### PASSAGE ###
Each team in high school or college—and now in general in the pros—has a life expectancy of one year. That team will always be a team; just because you run out of games doesn’t mean you are no longer a team. You are forever bound, can have reunions, vacation together, but…
But there are no more games to play.
I’m on a Group Me thread with Louisiana Tech’s baseball team; the Bulldogs’ season ended this week in the Conference USA Tournament. After the final game, the list game out late last week for individual post-season meetings, and then this.
“Tanner Huddleston has left the group,” popped up on my phone.
Dang.
And then,
“Logan Robbins has left the group…”
“Mason Robinson has left the group…”
And on like that.
Seniors. 12 of them on that team. And one by one…
Seeya.
The finality of ball, a long road that ends so suddenly, on a groundout or a pop up, is what gets you. It’s not over and then…it’s over.
No more games to play.
###
ACTIVITY A:
From the entries, repeat the lines starting at the one that contains "Write lens after" and stopping after the one that contains "-0.095963, 0.983078, -0.491654]]". Leave the pictures out.
### DATA FOR THIS EXERCISE ###
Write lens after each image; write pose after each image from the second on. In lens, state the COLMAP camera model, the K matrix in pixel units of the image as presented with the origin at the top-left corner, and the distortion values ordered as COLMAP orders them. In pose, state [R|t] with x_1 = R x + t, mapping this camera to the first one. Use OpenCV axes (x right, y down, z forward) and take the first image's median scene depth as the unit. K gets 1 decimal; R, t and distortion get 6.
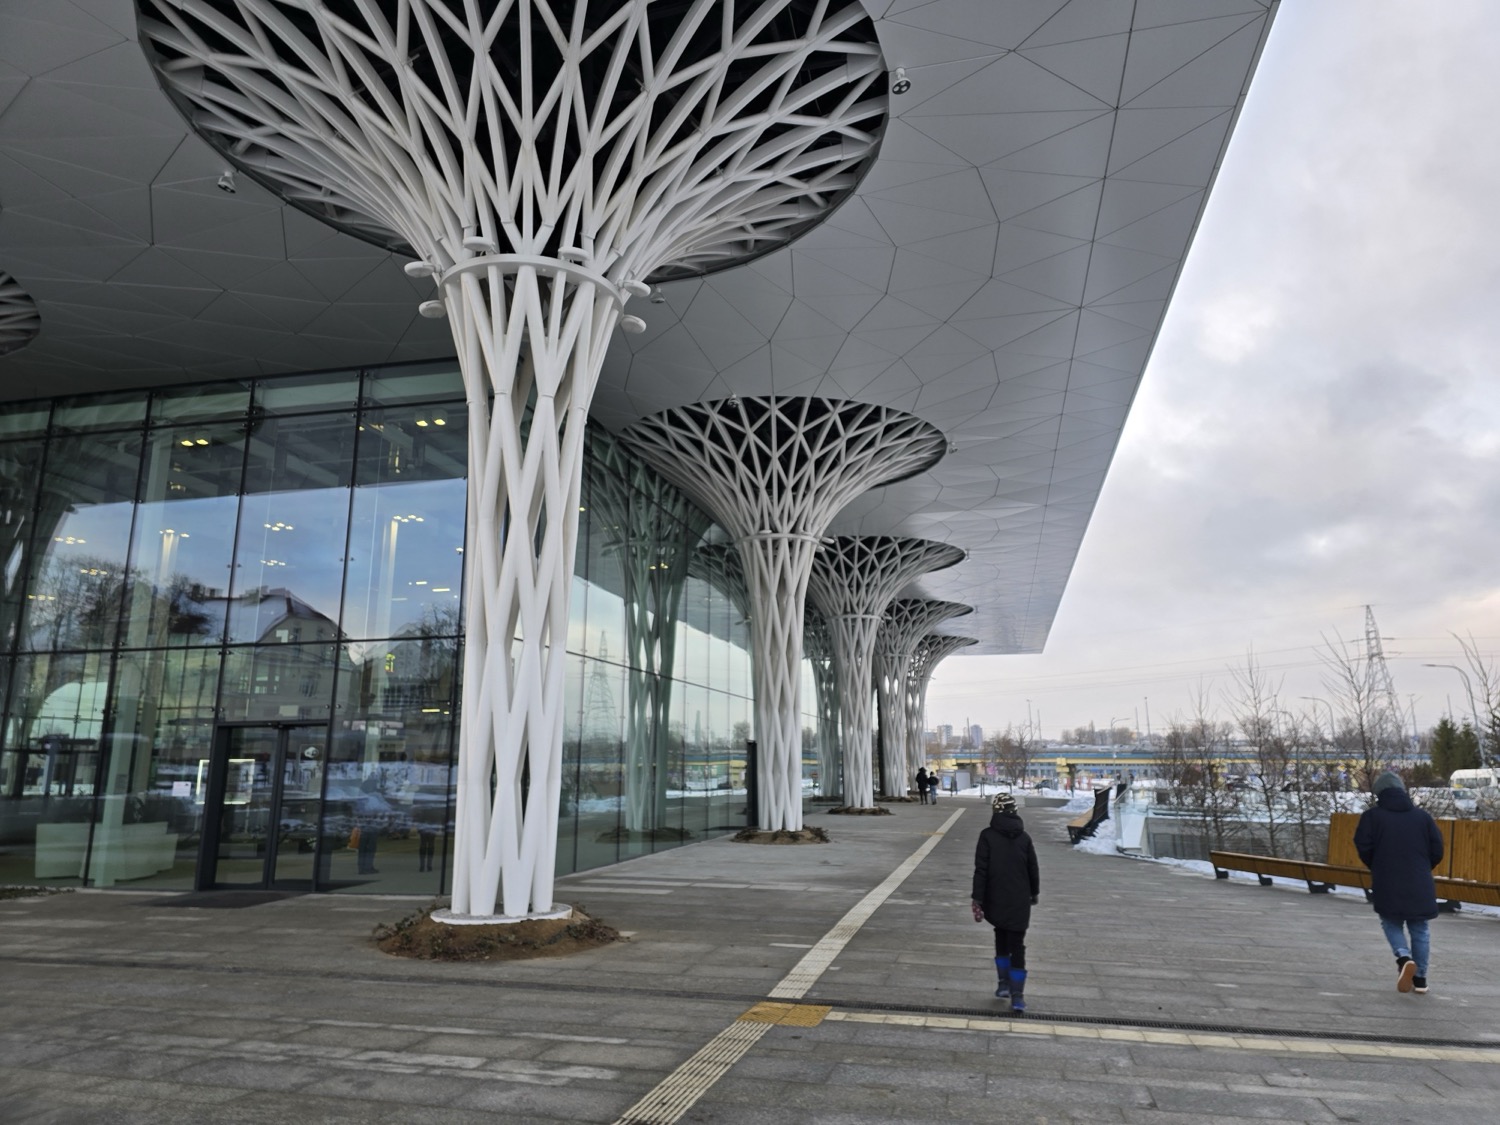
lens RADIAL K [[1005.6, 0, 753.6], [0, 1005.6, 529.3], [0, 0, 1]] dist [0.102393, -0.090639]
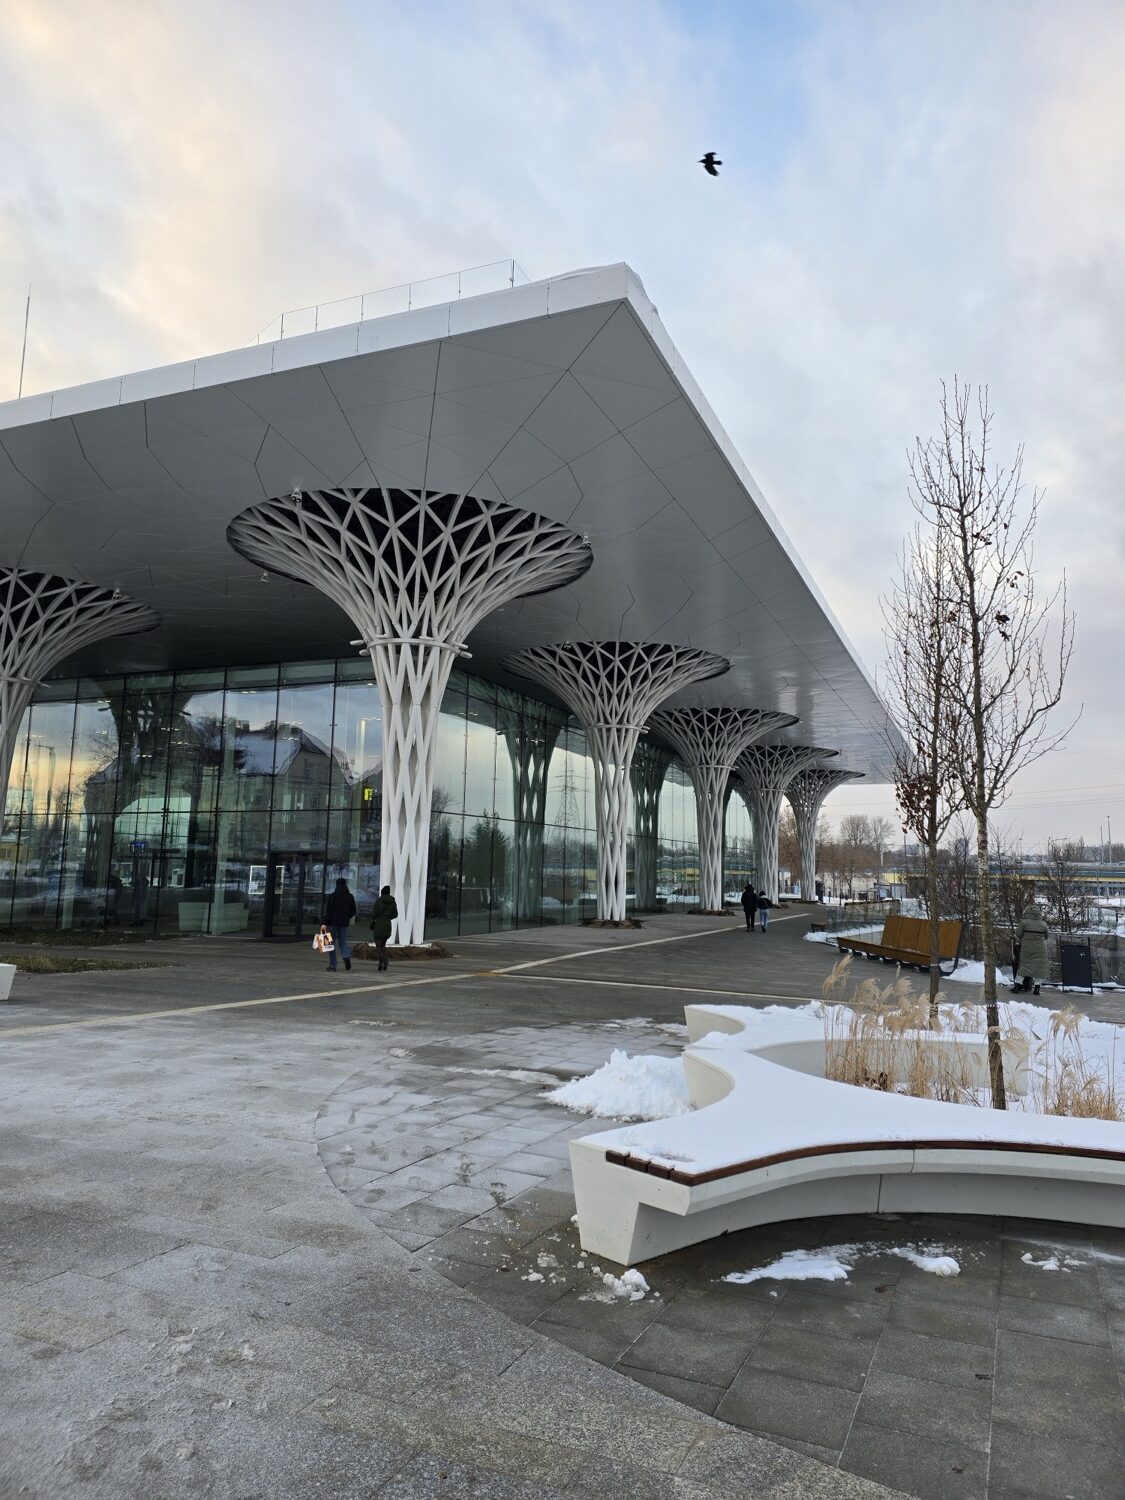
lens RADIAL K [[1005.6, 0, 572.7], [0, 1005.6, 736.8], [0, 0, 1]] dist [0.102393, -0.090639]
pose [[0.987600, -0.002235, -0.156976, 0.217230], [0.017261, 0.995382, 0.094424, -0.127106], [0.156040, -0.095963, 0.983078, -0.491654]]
###
### DATA FOR THIS EXERCISE ###
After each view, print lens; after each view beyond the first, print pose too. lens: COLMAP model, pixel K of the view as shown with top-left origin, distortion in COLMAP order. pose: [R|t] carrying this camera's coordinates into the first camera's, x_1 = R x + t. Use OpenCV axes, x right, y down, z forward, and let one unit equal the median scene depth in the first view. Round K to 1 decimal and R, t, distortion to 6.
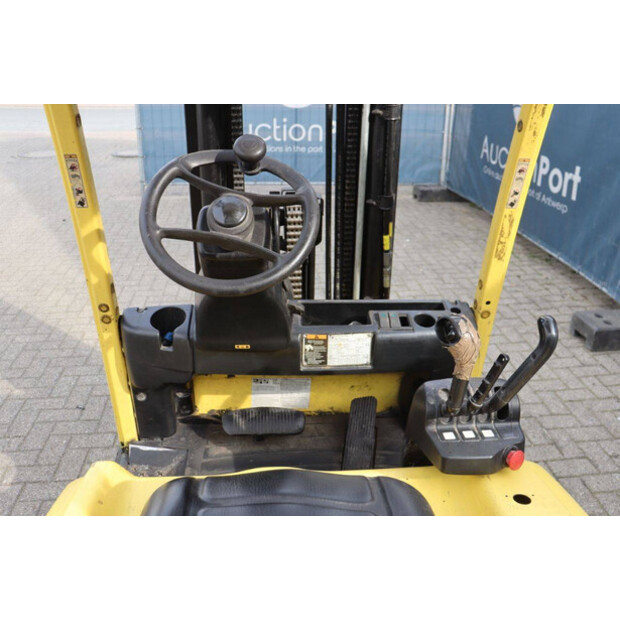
###
ACTIVITY B:
According to the baseball passage, how many seniors were on the Louisiana Tech team?

RESPONSE A:
Write lens after each image; write pose after each image from the second on. In lens, state the COLMAP camera model, the K matrix in pixel units of the image as presented with the origin at the top-left corner, and the distortion values ordered as COLMAP orders them. In pose, state [R|t] with x_1 = R x + t, mapping this camera to the first one. Use OpenCV axes (x right, y down, z forward) and take the first image's median scene depth as the unit. K gets 1 decimal; R, t and distortion get 6.
lens RADIAL K [[1005.6, 0, 753.6], [0, 1005.6, 529.3], [0, 0, 1]] dist [0.102393, -0.090639]
lens RADIAL K [[1005.6, 0, 572.7], [0, 1005.6, 736.8], [0, 0, 1]] dist [0.102393, -0.090639]
pose [[0.987600, -0.002235, -0.156976, 0.217230], [0.017261, 0.995382, 0.094424, -0.127106], [0.156040, -0.095963, 0.983078, -0.491654]]

RESPONSE B:
12